■ **Problem 1**
In the post about Matthew Rankin's films, which Rankin feature was a favourite of the 2019 Saskatoon Fantastic Film Festival?
■ **Problem 2**
Extend the post about Matthew Rankin's Negativipeg past its last sentence.

■ **Selected excerpt**
MMC! kicks off a new year of imagined releases of favourite movies (and various other miscellany) with one of 2019’s favourite short film discoveries — Matthew Rankin’s Negativipeg (2010). Rankin’s The Twentieth Century (2019) was a favourite of the 2019 Saskatoon Fantastic Film Festival and MMC! happily gorged itself on Rankin’s various short works as well. Both the shorts and Rankin’s first feature are typified with DIY inventiveness, satirical humour, and spectacular visuals that easily inherits the prairie postmodern tradition of filmmakers like Guy Maddin and John Paizs, however this post celebrates an outlier in Rankin’s filmography.

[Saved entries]

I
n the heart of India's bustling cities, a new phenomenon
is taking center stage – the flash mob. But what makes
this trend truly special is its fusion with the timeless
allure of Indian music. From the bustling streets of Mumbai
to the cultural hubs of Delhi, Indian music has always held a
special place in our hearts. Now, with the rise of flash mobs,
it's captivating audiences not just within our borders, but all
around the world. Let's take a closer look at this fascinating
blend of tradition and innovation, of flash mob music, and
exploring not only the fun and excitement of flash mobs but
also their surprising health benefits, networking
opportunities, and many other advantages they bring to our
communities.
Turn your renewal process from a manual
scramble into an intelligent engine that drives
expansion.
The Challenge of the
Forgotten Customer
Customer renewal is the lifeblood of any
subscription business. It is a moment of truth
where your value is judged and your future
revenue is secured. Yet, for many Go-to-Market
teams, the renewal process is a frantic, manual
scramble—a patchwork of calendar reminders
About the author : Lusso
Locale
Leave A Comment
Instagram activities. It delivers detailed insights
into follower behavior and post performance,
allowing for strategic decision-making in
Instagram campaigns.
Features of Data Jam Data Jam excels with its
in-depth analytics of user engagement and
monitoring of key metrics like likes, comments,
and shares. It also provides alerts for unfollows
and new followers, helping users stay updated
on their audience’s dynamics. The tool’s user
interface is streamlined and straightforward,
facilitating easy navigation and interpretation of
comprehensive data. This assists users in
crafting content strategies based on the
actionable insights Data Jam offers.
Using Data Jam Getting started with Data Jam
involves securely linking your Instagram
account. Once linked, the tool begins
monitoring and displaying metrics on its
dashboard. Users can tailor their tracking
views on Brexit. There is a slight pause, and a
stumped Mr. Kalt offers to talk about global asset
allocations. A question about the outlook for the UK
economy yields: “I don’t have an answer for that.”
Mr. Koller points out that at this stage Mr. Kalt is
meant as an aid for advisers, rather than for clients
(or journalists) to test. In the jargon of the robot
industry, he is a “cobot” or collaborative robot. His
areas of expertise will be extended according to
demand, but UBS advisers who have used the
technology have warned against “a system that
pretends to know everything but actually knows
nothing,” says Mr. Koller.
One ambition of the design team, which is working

■ **Response box 1**
The Twentieth Century (2019).

■ **Response box 2**
Negativipeg is a fascinating documentary on Rory Lepine’s 1985 encounter in a 7-Eleven with Winnipeg rock legend, Burton Cummings of The Guess Who. Lepine, who was 19 when he put the boots to Burt in that North End Sev’, served 4 months in prison for the beating given to Cummings and the incident became emblematic of the longstanding tension between the musician and his former hometown, neither of whom felt loved enough in the eyes of the other. While lacking the visual wonder of Rankin’s later work, the short is captivating and easily stands as the most Winnipeg-like thing I’ve ever seen on screen – the shuttered homes, the bleakness of winter, Lepine’s particular accent and his code for life in the North End, the love-hate relationship toward Cummings and the ongoing question of his local credentials after getting big, and the Pizza Pops. Rankin dresses Negativipeg in droll Errol Morris-like eccentricity and incisiveness, creating something that is equal parts hilarious, tragic, and perplexing and all conveyed in an exceptionally local vernacular. As wonderful as Guy Maddin’s My Winnipeg (2007) may be, Rankin’s Negativipeg may cut even closer to the bone in revealing the city’s essence.